For the fluorescent image, use an eraser tool to remove the background and make it transparent. Create a new layer. Choose a black fill to the layer and drag the layer to lie below the layer with the fluorescent image and make an entirely black background.
Save the new fluorescent image containing only the fluorescent signal on a black background as a new TIF file. Open the new fluorescent and photograph images in ImageJ. Turn each image into a 30-bit image by choosing Image, followed by Type and 30-bit.
Create a merged image of both by choosing Image, followed by Color and Merge Channels. In the dialogue box that opens, select the photograph file for the gray channel and the fluorescent file Under any colored channels. Turn off the scale of the merged image by selecting Analyze, followed by Set Scale and Click to Remove Scale.
Select the Rectangle tool in ImageJ. Draw a rectangle around a section of the small bowel while paying close attention to the width of this region of interest, as it should remain constant between all regions of interest. Duplicate the region of interest by selecting Image, followed by Duplicate and select only the channel corresponding to the colored channel.
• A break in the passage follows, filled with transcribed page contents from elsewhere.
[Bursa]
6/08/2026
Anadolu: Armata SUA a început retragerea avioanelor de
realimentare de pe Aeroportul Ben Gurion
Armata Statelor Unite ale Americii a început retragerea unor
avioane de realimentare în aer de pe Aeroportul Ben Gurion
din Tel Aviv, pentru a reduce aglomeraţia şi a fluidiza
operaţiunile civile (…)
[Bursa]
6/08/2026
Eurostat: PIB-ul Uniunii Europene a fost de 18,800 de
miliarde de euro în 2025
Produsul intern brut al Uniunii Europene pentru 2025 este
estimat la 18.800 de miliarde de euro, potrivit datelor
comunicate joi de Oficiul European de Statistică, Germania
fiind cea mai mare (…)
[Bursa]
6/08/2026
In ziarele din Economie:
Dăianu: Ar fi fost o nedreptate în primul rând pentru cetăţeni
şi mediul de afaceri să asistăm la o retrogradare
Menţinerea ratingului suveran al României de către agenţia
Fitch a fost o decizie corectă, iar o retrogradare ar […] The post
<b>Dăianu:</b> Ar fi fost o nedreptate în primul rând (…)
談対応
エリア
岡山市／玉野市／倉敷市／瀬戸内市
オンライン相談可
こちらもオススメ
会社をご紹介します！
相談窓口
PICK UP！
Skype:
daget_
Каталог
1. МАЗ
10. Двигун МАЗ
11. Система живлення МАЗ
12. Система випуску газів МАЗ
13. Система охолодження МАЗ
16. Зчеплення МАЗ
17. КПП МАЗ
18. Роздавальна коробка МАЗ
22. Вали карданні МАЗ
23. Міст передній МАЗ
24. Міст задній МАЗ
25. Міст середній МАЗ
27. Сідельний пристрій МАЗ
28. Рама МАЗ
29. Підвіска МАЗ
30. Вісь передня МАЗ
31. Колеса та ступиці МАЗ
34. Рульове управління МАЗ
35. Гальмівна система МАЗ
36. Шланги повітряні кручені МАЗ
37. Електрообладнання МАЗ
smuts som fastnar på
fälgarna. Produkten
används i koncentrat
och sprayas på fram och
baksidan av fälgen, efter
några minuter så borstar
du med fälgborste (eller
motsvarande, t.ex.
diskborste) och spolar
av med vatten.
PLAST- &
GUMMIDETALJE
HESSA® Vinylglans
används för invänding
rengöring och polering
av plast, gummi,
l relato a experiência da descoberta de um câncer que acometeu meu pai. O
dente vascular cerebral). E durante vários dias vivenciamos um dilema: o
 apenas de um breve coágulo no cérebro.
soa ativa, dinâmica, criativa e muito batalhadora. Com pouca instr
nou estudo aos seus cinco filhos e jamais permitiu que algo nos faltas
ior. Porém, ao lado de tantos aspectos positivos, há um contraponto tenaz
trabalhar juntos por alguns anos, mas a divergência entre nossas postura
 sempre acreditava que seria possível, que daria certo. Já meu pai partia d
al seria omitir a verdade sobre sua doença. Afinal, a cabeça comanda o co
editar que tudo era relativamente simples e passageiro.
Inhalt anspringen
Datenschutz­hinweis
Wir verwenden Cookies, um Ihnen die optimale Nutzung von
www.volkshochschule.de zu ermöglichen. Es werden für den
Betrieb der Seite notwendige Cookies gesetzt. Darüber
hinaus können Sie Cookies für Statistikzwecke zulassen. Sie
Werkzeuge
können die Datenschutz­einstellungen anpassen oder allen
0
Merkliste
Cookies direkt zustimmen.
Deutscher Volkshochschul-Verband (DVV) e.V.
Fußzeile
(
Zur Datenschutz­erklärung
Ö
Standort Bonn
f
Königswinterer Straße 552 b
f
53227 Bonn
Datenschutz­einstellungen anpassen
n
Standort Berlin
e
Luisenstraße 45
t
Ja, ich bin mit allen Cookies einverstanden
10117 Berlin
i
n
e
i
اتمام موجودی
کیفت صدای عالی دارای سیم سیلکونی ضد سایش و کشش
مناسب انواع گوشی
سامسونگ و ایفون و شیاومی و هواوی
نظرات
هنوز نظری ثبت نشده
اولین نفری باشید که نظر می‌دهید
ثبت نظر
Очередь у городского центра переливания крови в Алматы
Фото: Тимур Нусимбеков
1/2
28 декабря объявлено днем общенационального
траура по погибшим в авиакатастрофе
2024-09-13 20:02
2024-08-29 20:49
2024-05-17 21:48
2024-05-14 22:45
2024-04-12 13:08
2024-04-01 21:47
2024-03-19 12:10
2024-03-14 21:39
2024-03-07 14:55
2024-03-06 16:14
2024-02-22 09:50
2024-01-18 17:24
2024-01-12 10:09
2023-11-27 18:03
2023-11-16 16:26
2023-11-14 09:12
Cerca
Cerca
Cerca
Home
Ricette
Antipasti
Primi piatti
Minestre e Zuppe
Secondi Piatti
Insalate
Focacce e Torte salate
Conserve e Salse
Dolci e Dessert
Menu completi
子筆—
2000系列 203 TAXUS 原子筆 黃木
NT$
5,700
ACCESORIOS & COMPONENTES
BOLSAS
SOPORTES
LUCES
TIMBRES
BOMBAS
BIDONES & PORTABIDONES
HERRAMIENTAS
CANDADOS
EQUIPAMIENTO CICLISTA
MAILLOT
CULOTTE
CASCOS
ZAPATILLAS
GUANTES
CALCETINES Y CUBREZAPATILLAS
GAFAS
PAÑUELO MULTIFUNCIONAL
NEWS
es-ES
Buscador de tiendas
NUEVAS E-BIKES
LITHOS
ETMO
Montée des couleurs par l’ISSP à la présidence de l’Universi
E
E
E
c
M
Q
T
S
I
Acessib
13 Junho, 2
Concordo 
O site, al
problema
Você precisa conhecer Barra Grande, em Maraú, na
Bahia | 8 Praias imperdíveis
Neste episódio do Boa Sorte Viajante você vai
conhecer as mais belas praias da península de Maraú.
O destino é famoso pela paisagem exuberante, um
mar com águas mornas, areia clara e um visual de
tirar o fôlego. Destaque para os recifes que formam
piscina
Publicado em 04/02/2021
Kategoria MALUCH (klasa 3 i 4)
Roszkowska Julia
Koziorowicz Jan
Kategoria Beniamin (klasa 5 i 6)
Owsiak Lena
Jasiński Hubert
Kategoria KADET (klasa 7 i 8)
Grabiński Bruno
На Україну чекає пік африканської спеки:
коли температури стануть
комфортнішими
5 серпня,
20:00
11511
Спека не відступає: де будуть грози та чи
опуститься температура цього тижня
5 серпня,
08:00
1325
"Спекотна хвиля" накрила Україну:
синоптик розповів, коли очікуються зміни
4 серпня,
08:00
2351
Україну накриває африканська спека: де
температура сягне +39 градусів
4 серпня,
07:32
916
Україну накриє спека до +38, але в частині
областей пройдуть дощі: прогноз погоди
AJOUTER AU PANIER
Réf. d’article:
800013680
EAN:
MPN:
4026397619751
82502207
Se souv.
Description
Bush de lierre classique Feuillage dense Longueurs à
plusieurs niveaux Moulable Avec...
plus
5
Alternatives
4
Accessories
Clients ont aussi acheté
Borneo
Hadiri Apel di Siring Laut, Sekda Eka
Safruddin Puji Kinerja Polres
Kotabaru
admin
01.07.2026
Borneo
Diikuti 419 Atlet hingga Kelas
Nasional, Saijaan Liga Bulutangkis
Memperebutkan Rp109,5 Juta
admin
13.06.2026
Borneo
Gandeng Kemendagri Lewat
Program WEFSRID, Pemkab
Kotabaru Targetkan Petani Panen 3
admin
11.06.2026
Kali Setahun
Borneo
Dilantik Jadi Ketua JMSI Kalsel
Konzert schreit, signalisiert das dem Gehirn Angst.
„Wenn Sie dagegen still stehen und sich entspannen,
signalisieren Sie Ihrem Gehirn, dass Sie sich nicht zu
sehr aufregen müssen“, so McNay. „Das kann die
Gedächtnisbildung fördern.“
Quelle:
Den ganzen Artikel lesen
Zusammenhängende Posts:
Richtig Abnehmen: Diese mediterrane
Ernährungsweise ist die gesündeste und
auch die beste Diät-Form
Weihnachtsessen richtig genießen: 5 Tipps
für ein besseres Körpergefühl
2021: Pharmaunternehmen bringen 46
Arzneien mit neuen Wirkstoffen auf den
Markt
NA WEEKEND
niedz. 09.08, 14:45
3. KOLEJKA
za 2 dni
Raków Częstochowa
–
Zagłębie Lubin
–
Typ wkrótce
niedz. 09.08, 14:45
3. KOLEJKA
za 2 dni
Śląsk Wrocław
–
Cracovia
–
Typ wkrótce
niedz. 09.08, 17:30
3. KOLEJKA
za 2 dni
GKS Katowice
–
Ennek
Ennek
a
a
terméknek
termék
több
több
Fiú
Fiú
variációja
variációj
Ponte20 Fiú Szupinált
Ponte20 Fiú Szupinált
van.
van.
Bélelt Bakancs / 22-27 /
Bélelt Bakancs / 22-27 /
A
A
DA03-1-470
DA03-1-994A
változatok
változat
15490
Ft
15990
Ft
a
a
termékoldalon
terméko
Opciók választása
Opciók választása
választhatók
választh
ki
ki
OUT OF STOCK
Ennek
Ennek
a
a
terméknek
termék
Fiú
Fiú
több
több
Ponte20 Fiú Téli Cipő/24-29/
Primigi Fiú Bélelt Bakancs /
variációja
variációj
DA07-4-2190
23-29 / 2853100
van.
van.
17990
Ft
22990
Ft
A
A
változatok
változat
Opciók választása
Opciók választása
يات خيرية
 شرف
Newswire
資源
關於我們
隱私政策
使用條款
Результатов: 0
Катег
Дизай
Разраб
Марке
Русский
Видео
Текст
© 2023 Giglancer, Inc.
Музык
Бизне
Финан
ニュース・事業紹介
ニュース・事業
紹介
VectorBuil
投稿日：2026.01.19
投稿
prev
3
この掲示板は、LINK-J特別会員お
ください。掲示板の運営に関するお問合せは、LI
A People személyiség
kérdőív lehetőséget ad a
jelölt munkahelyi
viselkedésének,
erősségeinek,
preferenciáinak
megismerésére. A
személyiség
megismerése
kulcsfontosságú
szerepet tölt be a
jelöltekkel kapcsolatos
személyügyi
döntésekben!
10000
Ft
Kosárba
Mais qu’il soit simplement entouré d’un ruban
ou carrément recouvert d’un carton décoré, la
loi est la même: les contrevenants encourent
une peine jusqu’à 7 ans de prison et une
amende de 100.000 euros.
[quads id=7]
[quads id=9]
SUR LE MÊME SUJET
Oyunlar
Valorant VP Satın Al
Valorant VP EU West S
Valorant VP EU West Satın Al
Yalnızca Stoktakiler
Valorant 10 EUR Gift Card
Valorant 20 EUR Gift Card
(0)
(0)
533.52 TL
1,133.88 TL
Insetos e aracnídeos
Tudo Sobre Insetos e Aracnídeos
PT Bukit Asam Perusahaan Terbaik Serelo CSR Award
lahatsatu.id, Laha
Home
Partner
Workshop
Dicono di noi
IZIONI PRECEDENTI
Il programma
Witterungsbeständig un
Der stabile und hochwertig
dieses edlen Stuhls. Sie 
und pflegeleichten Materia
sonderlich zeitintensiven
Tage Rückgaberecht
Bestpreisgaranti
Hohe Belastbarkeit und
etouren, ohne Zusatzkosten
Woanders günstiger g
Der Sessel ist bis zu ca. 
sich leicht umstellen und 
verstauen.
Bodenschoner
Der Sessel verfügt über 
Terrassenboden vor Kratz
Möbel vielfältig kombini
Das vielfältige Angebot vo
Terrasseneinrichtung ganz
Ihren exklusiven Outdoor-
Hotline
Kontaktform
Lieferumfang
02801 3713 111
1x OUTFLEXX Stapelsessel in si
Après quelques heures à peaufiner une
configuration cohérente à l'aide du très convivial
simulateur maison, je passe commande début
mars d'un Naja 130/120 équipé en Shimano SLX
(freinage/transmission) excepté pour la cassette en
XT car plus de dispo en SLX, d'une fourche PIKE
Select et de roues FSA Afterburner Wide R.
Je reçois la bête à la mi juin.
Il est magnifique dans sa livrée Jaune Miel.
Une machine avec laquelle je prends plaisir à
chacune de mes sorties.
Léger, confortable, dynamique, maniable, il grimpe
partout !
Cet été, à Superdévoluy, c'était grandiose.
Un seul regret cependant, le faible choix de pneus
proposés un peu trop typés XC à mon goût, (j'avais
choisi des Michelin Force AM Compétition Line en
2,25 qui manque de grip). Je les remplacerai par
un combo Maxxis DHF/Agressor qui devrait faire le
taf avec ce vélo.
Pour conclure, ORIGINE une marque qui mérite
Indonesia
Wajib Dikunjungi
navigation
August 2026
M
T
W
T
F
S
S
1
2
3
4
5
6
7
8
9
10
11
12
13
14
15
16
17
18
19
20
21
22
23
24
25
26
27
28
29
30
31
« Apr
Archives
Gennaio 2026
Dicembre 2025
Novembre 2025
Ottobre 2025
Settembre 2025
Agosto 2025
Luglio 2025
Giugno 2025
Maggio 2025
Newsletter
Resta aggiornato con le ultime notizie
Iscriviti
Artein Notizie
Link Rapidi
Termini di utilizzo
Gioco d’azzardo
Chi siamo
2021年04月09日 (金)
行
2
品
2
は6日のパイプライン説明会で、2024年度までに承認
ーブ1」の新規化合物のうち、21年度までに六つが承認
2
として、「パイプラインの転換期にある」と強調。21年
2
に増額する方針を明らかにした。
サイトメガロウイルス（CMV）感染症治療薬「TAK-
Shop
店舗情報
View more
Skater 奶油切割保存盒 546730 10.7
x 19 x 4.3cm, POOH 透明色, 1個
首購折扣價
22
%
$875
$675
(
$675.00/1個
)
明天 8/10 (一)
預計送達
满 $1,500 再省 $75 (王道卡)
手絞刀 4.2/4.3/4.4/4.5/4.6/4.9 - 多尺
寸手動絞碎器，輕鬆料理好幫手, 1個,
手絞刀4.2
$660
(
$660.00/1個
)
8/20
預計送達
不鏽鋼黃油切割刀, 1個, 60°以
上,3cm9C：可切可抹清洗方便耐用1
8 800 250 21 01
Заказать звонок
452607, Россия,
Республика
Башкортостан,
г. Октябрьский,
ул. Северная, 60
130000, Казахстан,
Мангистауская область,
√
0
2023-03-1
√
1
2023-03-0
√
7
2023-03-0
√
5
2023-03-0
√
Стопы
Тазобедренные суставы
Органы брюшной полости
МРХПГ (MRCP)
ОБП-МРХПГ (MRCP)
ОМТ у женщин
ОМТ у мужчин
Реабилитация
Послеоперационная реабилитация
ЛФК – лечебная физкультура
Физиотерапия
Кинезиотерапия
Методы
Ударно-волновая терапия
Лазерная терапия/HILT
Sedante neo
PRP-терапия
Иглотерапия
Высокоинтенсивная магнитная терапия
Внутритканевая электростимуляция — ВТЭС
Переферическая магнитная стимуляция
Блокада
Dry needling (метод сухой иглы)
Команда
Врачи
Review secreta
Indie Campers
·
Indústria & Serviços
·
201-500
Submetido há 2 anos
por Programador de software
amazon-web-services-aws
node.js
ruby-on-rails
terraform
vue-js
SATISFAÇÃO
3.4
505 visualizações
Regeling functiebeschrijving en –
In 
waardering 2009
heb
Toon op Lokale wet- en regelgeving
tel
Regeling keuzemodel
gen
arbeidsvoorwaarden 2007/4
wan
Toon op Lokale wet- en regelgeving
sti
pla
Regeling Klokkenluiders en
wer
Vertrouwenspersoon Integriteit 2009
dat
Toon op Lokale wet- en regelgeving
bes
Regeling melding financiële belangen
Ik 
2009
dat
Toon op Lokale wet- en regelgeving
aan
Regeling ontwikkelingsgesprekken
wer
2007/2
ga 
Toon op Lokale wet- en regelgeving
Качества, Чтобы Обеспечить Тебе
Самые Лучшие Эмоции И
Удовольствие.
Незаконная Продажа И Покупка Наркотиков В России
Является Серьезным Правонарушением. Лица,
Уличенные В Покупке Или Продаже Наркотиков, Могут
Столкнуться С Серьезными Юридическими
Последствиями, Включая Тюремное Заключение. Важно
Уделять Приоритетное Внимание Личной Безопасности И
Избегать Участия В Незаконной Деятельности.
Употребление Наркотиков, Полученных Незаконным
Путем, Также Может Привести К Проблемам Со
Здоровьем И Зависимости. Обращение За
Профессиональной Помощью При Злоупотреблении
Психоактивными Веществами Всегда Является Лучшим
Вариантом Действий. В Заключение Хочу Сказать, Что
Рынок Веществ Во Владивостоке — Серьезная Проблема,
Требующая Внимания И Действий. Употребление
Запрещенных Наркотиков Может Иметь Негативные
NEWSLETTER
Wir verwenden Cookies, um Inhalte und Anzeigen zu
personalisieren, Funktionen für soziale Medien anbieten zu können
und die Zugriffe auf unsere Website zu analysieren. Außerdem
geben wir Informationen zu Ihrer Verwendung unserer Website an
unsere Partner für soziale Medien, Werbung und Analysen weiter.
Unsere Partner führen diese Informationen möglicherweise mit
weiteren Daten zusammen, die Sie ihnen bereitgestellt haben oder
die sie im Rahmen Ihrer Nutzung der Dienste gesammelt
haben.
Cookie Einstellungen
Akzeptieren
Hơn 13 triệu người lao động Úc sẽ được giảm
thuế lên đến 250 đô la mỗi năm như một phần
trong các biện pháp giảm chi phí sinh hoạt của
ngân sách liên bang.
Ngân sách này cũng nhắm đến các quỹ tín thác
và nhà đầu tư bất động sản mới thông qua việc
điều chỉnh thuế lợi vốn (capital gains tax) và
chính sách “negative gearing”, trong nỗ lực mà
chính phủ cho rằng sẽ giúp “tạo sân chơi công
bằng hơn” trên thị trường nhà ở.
Again, use the Rectangle tool to draw a region of interest over the whole new image and retrieve a fluorescence profile by selecting Analyze, followed by Plot Profile. Open the list of values and copy them to spreadsheet software. Repeat steps from drawing of the region of interest to retrieving a fluorescence profile for each section of the small bowel as described previously on a different ruler row.
In the spreadsheet software, multiply each average intensity value by the region of interest rectangle's constant width created in the previous step. This will yield the real intensity value along the small bowel at each point. Shown here are the average fluorescence traces along the length of the small bowel.
The distribution of fluorescent material varies according to the material properties of the intraluminal contents. Increasing the number of bins used to sort the same raw data sets reveals granular trace features unresolvable with fewer bins. Smaller bins decrease measurement uncertainty, increase spatial resolution, and better reflect the distributive component of small bowel motility.
The geometric center fails to completely characterize the spatial distribution of intraluminal contents. This limitation of the geometric center measurement is evident in the comparison between liquids and larger beads. The fluorescent trace of the larger beads is more distributed, but it averages out to a similar point as that of the liquid, regardless of binning granularity, which highlights the limitation of solely focusing on the geometric center.
To account for the distributive nature of small bowel contractions, a power spectral analysis was incorporated in the present study. Plotting the power spectrum demonstrates that as bin sizes shrink, we can observe significantly dominant frequencies in the larger beads spectrum, but not in that of the small beads. Some, but not all, of those additional dominant frequencies are present in the liquid spectrum.
The most delicate steps of this protocol are the gavage and the dissection. These should be standardized by the experimenters prior to performing this technique for experimental purposes. This is a terminal experiment, as the animal needs to be sacrificed.
When possible, maximize the use of your animal model by performing other non-terminal experiments before this one. Our group has recently used this technique to support our finding of gut touch sets where the gut uses epithelial mechanoreceptors to sense finer physical properties, much like our fingers do.